(Stored data entries)
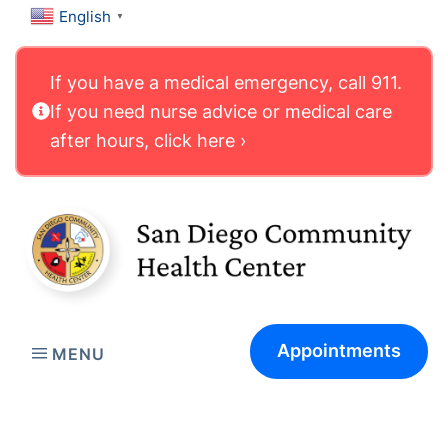
English
▼
If you have a medical emergency, call 911.
If you need nurse advice or medical care
after hours, click here ›
Appointments
MENU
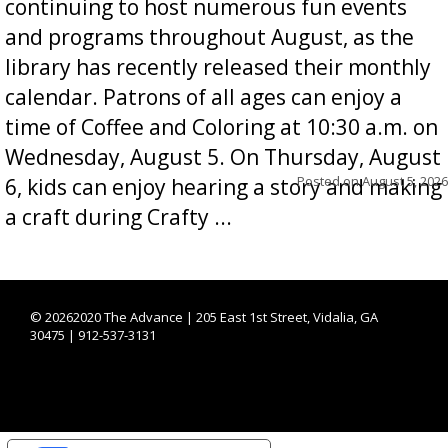
continuing to host numerous fun events
and programs throughout August, as the
library has recently released their monthly
calendar. Patrons of all ages can enjoy a
time of Coffee and Coloring at 10:30 a.m. on
Wednesday, August 5. On Thursday, August
Posted on
August 5, 2026
6, kids can enjoy hearing a story and making
a craft during Crafty ...
©
20262020 The Advance | 205 East 1st Street, Vidalia, GA
30475 | 912-537-3131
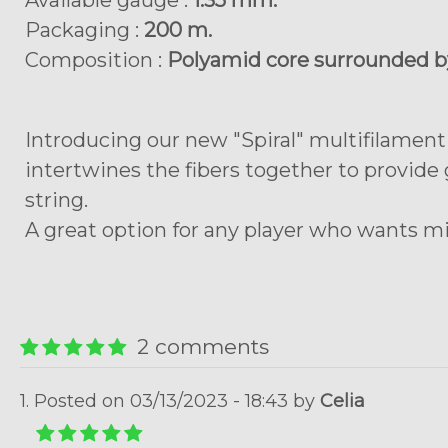
Available gauge :
1.35 mm.
Packaging :
200 m.
Composition :
Polyamid core surrounded by
Introducing our new "Spiral" multifilament
intertwines the fibers together to provide
string.
A great option for any player who wants m
2 comments
1. Posted on 03/13/2023 - 18:43 by
Celia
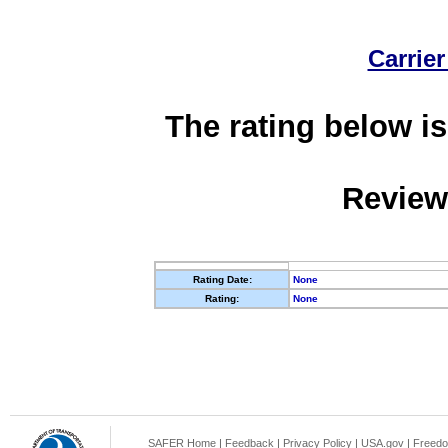
Carrier
The rating below is
Review
Rating Date:
None
Rating:
None
SAFER Home
|
Feedback
|
Privacy Policy
|
USA.gov
|
Freedo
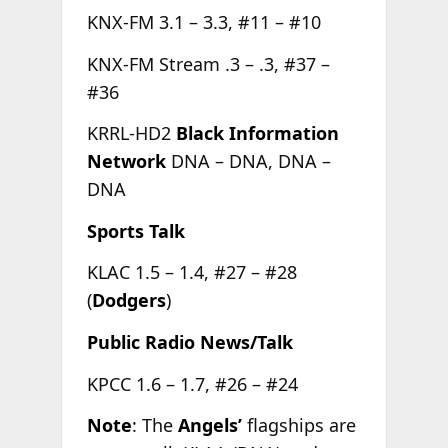
KNX-FM 3.1 – 3.3, #11 – #10
KNX-FM Stream .3 – .3, #37 –
#36
KRRL-HD2
Black Information
Network
DNA – DNA, DNA –
DNA
Sports Talk
KLAC 1.5 – 1.4, #27 – #28
(
Dodgers
)
Public Radio News/Talk
KPCC 1.6 – 1.7, #26 – #24
Note
: The
Angels’
flagships are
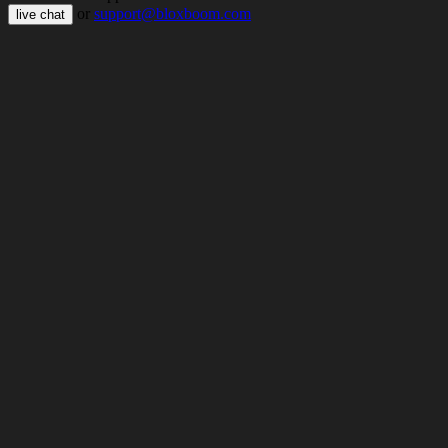
or
support@bloxboom.com
live chat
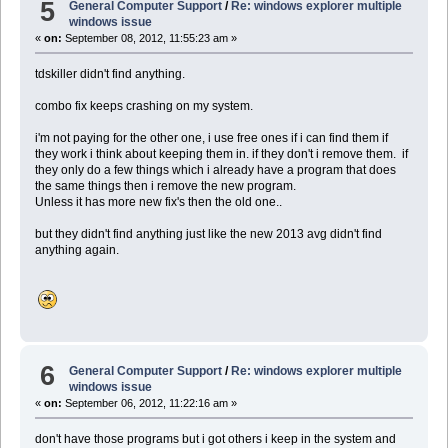
5
General Computer Support
/
Re: windows explorer multiple
windows issue
«
on:
September 08, 2012, 11:55:23 am »
tdskiller didn't find anything.
combo fix keeps crashing on my system.
i'm not paying for the other one, i use free ones if i can find them if
they work i think about keeping them in. if they don't i remove them. if
they only do a few things which i already have a program that does
the same things then i remove the new program.
Unless it has more new fix's then the old one..
but they didn't find anything just like the new 2013 avg didn't find
anything again.
6
General Computer Support
/
Re: windows explorer multiple
windows issue
«
on:
September 06, 2012, 11:22:16 am »
don't have those programs but i got others i keep in the system and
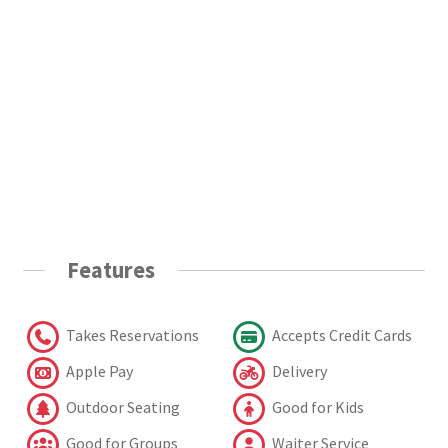
Features
Takes Reservations
Accepts Credit Cards
Apple Pay
Delivery
Outdoor Seating
Good for Kids
Good for Groups
Waiter Service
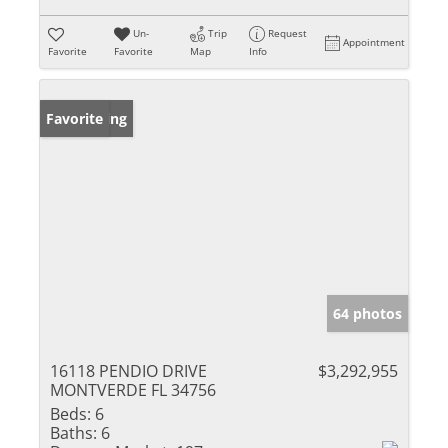
Un-
Trip
Request
Appointment
Favorite
Favorite
Map
Info
New Listing
Favorite
64 photos
16118 PENDIO DRIVE
$3,292,955
MONTVERDE FL 34756
Beds:
6
Baths:
6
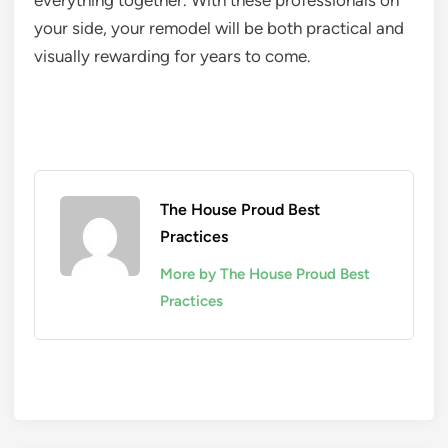
everything together. With these professionals on
your side, your remodel will be both practical and
visually rewarding for years to come.
The House Proud Best
Practices
More by The House Proud Best
Practices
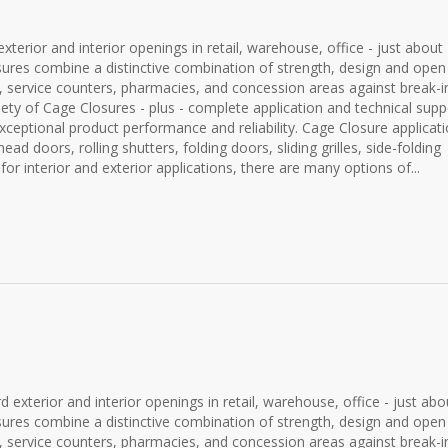
terior and interior openings in retail, warehouse, office - just about
closures combine a distinctive combination of strength, design and open
sks, service counters, pharmacies, and concession areas against break-i
iety of Cage Closures - plus - complete application and technical supp
ceptional product performance and reliability. Cage Closure applicat
rhead doors, rolling shutters, folding doors, sliding grilles, side-folding
 for interior and exterior applications, there are many options of...
 exterior and interior openings in retail, warehouse, office - just abo
closures combine a distinctive combination of strength, design and open
sks, service counters, pharmacies, and concession areas against break-i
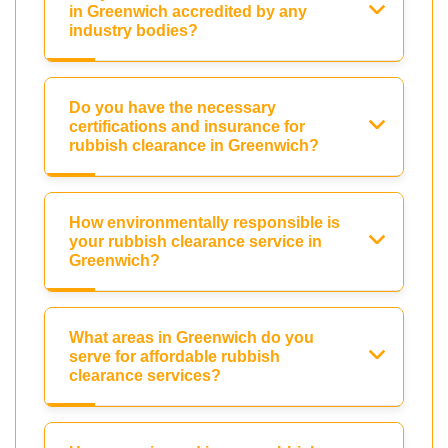
in Greenwich accredited by any
industry bodies?
Do you have the necessary
certifications and insurance for
rubbish clearance in Greenwich?
How environmentally responsible is
your rubbish clearance service in
Greenwich?
What areas in Greenwich do you
serve for affordable rubbish
clearance services?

YOUR GOAL.
Above are several records. Count the lines among them that contain "exterior" and give only the total.

RESPONSE AREA.
2